DecomCAM: Advancing Beyond Saliency Maps through Decomposition and Integration

TL;DR

DecomCAM addresses the challenge of interpreting complex vision-language models by decomposing class-discriminative activation maps with gradient-guided channel selection and Singular Value Decomposition to produce Orthogonal Sub-Saliency Maps (OSSMs). These OSSMs are integrated using forward-score differences on Gaussian-blurred references, yielding robust, fine-grained saliency maps that emphasize distinct visual attributes while suppressing noise. Extensive experiments on six CLIP-based benchmarks demonstrate superior localization, causal interpretability, and attribute-aligned OSSMs, outperforming prior CAM and decomposition methods and enabling category-level interpretation.
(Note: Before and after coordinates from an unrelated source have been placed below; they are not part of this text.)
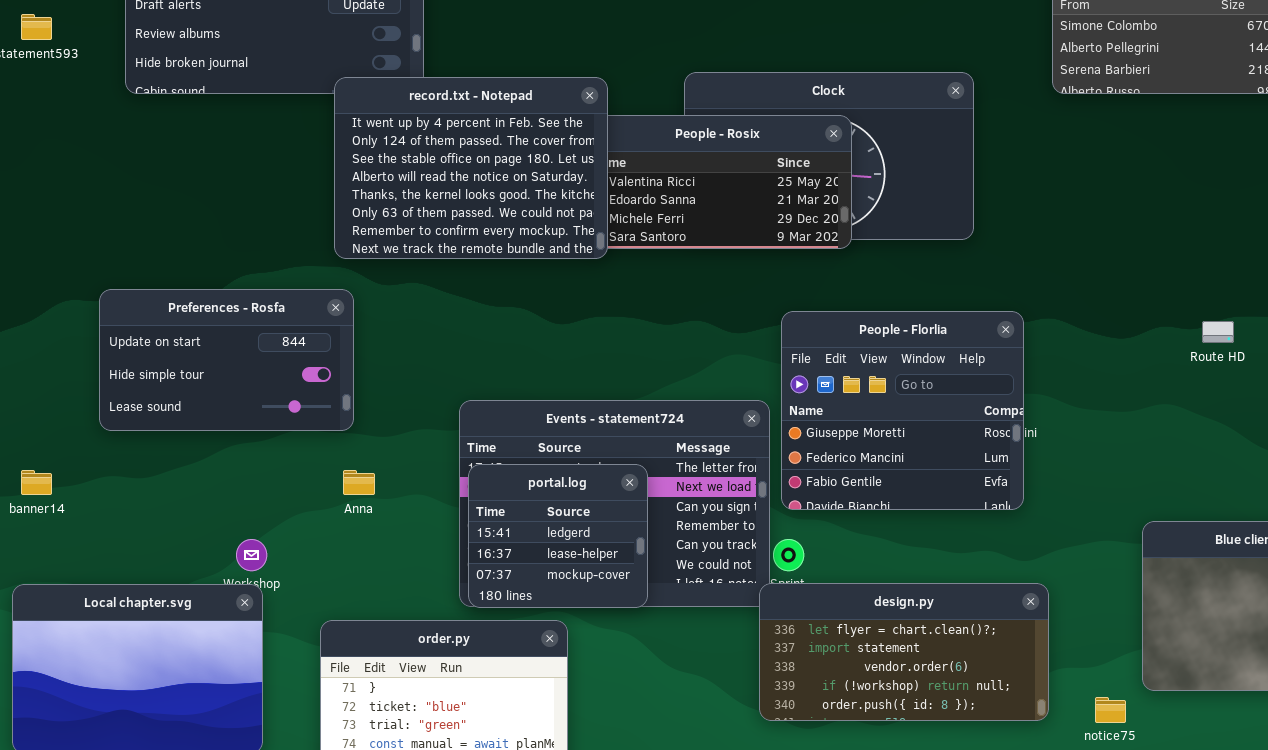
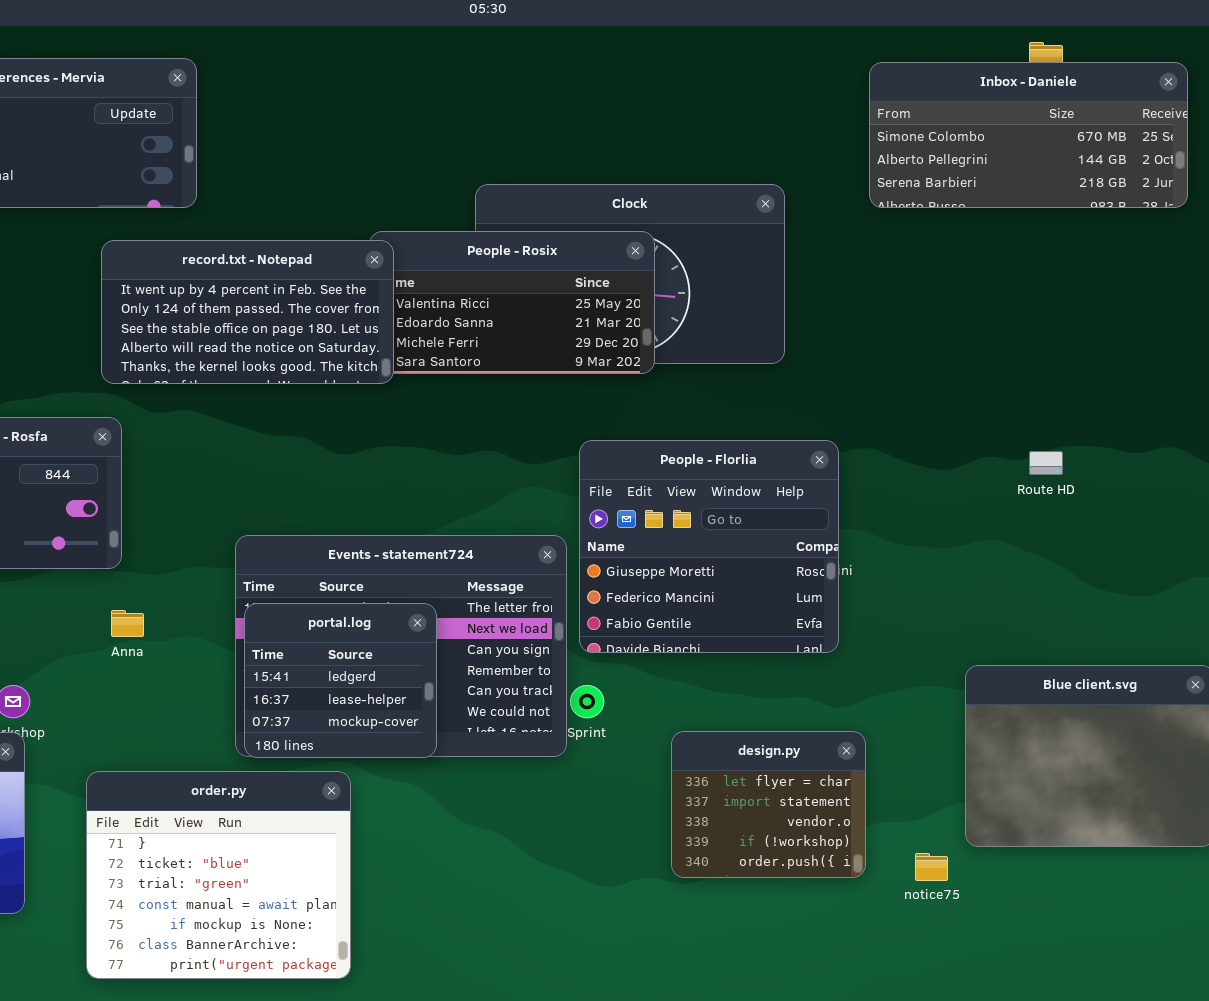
record.txt - Notepad: [334,77,608,259] -> [101,240,394,384], resized
design.py: [759,583,1049,721] -> [671,731,866,878], resized

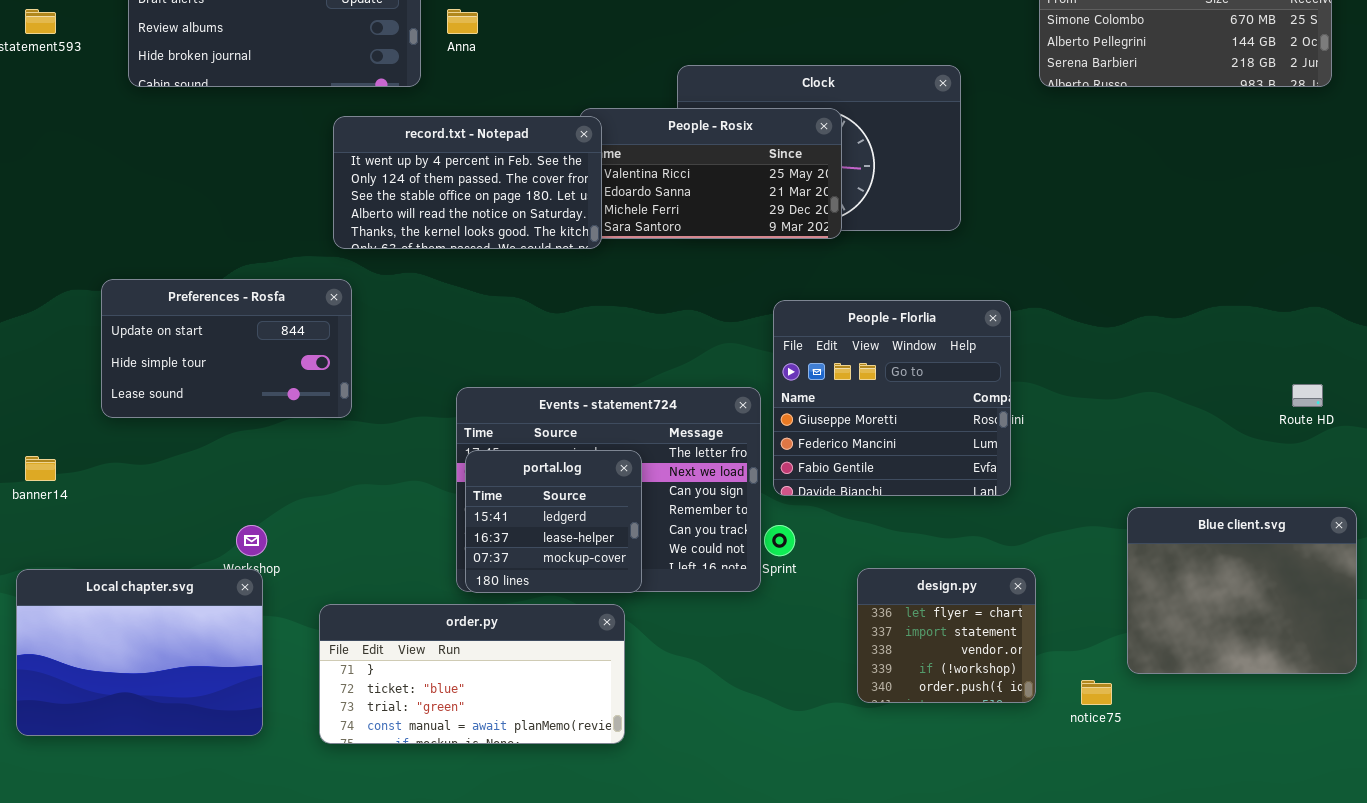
Route HD: [1029,451,1063,475] -> [1292,384,1323,407], moved
Anna: [111,610,144,637] -> [447,9,478,34], moved
order.py: [86,771,351,979] -> [319,604,625,744], resized

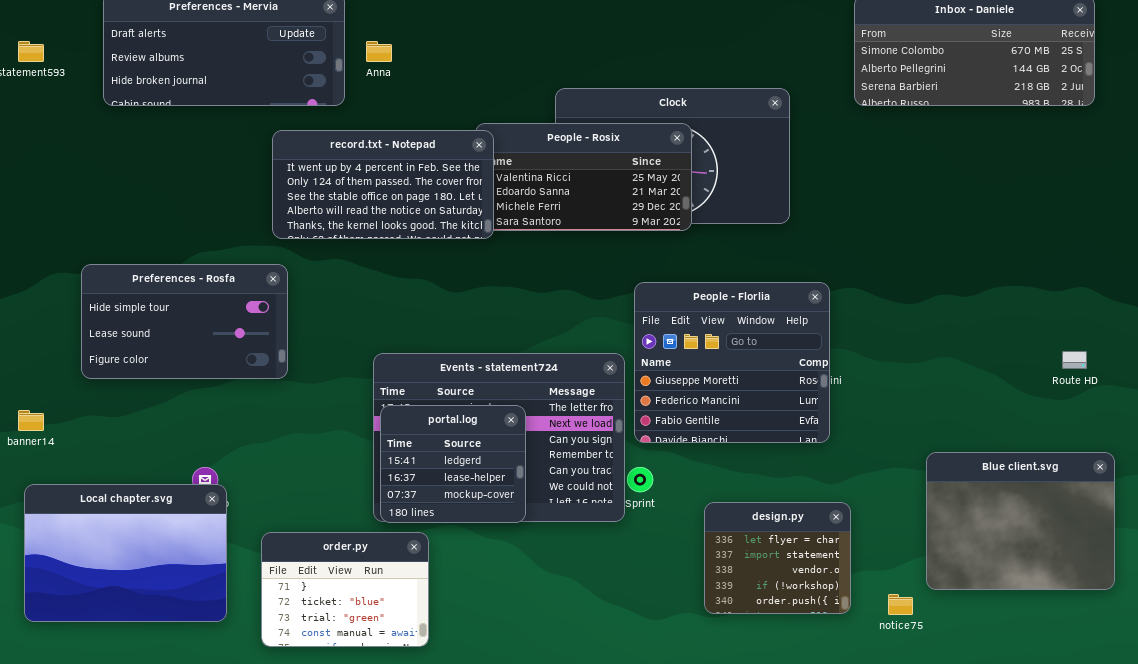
Preferences - Rosfa: [101,279,352,418] -> [81,264,288,379], scrolled down 1 row
Local chapter.svg: [16,569,263,736] -> [24,484,227,622], moved
order.py: [319,604,625,744] -> [261,532,429,647], resized

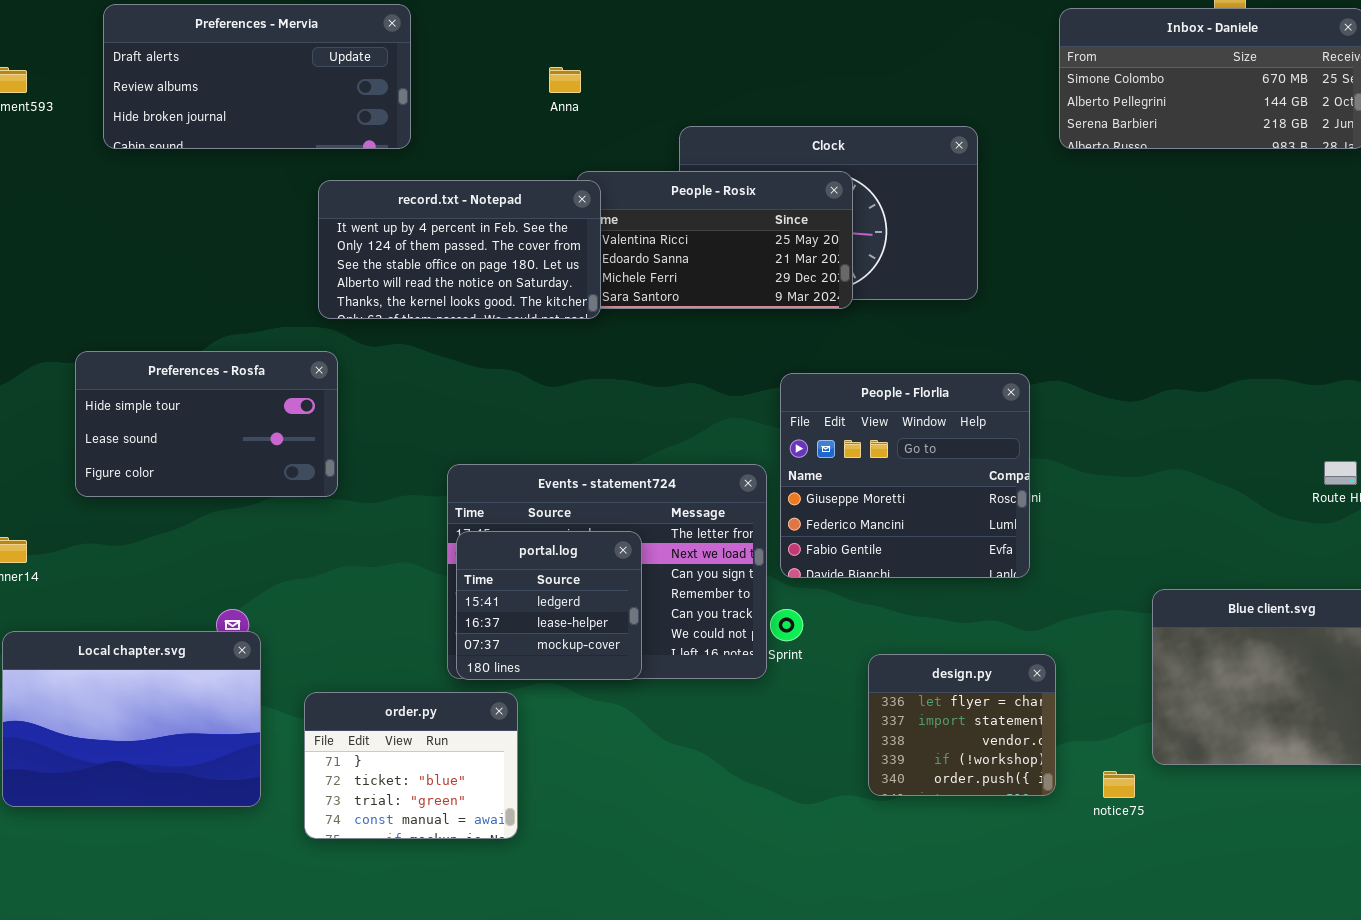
Anna: [366,41,392,62] -> [549,67,581,93], moved

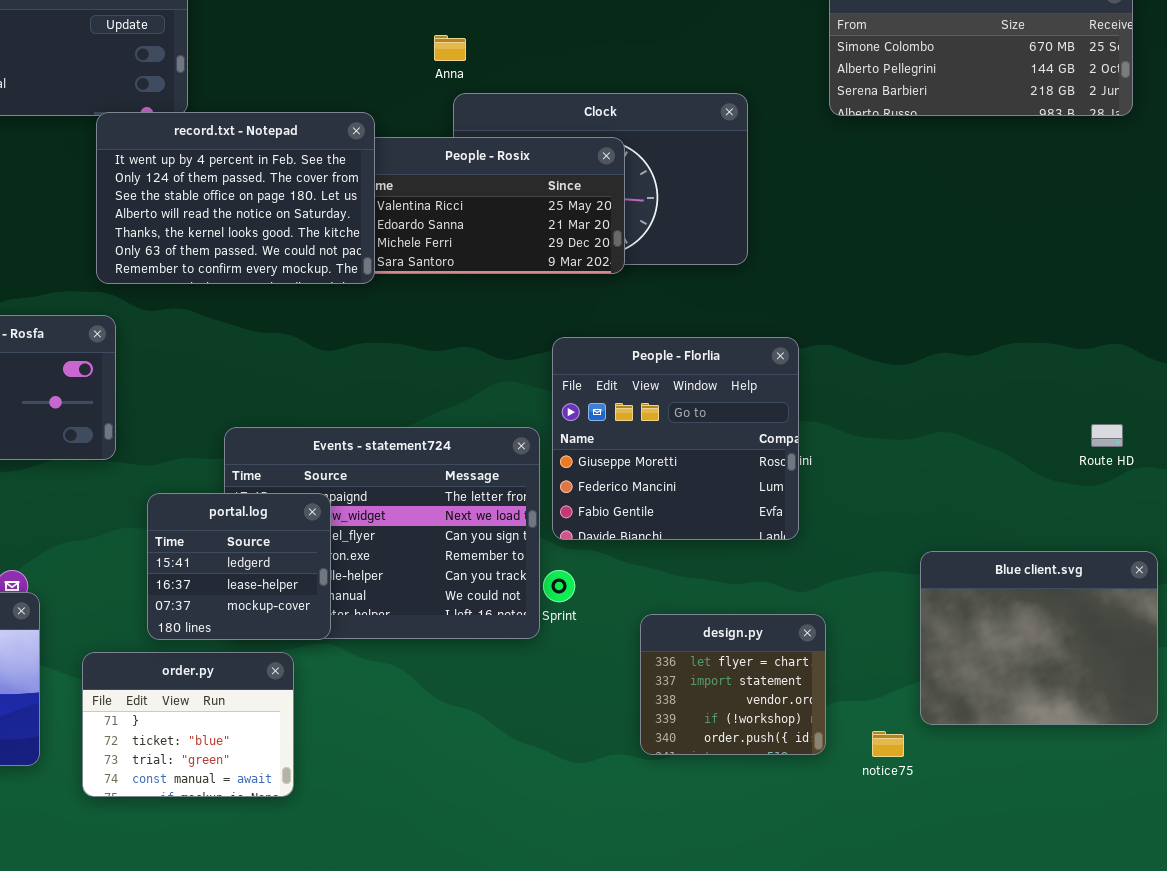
Anna: [549,67,581,93] -> [434,35,466,61], moved
record.txt - Notepad: [318,180,601,319] -> [96,112,375,284], resized
portal.log: [456,531,642,680] -> [147,493,331,640], moved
The approach offers a scalable, efficient pathway toward transparent, fine-grained understanding of deep models in open-world vision-language tasks.

Abstract

Interpreting complex deep networks, notably pre-trained vision-language models (VLMs), is a formidable challenge. Current Class Activation Map (CAM) methods highlight regions revealing the model's decision-making basis but lack clear saliency maps and detailed interpretability. To bridge this gap, we propose DecomCAM, a novel decomposition-and-integration method that distills shared patterns from channel activation maps. Utilizing singular value decomposition, DecomCAM decomposes class-discriminative activation maps into orthogonal sub-saliency maps (OSSMs), which are then integrated together based on their contribution to the target concept. Extensive experiments on six benchmarks reveal that DecomCAM not only excels in locating accuracy but also achieves an optimizing balance between interpretability and computational efficiency. Further analysis unveils that OSSMs correlate with discernible object components, facilitating a granular understanding of the model's reasoning. This positions DecomCAM as a potential tool for fine-grained interpretation of advanced deep learning models. The code is avaible at https://github.com/CapricornGuang/DecomCAM.

Figures (9)

• Figure 1: Illustration of our DecomCAM method in action. We present the orthogonal sub-saliency maps produced by DecomCAM, which isolate distinct attributes within the images. This capability enables our method to handle complex concepts, e.g. "dog wearing a shirt", resulting in a comprehensive and clear saliency map that captures detailed aspects of the concept to be interpreted.
• Figure 2: DecomCAM overview. The proposed method operates through a streamlined two-stage process: a) In the decomposition stage, DecomCAM utilizes the gradient maps derived from predicted vectors and activation maps to create the class-discriminative activation maps, $\hat{S}^{g}$. Applying singular value decomposition to $\hat{S}^{g}$, we select the top-$Q$ Orthogonal Sub-Saliency Maps (OSSMs) that represent the top-$Q$ common activation patterns across different channels. These OSSMs indicate detailed visual features related to the target concept. b) In the integration stage, a Gaussian-blurred version of the input image and OSSMs are processed through the CNN to assess their respective impacts on the model's confidence. The difference in confidence levels informs the aggregation weights of OSSMs, which are then used to integrate OSSMs together to generate a clear and comprehensive saliency map.
• Figure 3: Visualization of saliency maps of different gradient-based CAMs. DecomCAM consistently outperforms other methods, producing saliency maps that are more focused on the target concept with less noise. The results are drawn from the CLIP-ResNet50x4 backbone. We generate the predicted bounding boxes following chen2022gscorecam.
• Figure 4: Visualization of saliency maps of different CAM methods. The ResNet50-CLIP is used. DecomCAM consistently outperforms other methods, showing a more focused and clear saliency map.
• Figure 5: Causal interpretation performance on PS-ImageNet. The graph illustrates how each method's interpretability metrics fluctuated with classification performance. Evaluation for various CAMs is performed using CLIP-ResNet50 backbone.